::: Data shown :::

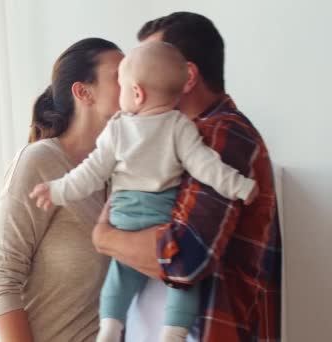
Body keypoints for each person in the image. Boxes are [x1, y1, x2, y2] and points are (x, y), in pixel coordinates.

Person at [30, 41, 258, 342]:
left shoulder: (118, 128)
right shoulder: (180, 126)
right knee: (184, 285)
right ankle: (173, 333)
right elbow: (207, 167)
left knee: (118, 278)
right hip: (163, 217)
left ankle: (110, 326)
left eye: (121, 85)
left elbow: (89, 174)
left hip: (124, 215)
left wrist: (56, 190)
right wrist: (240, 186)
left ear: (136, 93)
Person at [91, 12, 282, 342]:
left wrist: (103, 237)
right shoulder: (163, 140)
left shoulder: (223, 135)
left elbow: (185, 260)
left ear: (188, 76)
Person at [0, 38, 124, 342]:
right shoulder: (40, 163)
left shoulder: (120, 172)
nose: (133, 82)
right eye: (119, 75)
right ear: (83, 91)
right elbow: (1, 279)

:::
::: Data shown :::

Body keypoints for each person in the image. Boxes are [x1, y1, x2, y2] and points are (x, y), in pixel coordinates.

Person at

:::

Exercise aim
All that is wanted is the stretch of lines above from the one containing "right shoulder: (40, 163)" through the one containing "right elbow: (1, 279)", duplicated exactly.

Response for this exercise
right shoulder: (40, 163)
left shoulder: (120, 172)
nose: (133, 82)
right eye: (119, 75)
right ear: (83, 91)
right elbow: (1, 279)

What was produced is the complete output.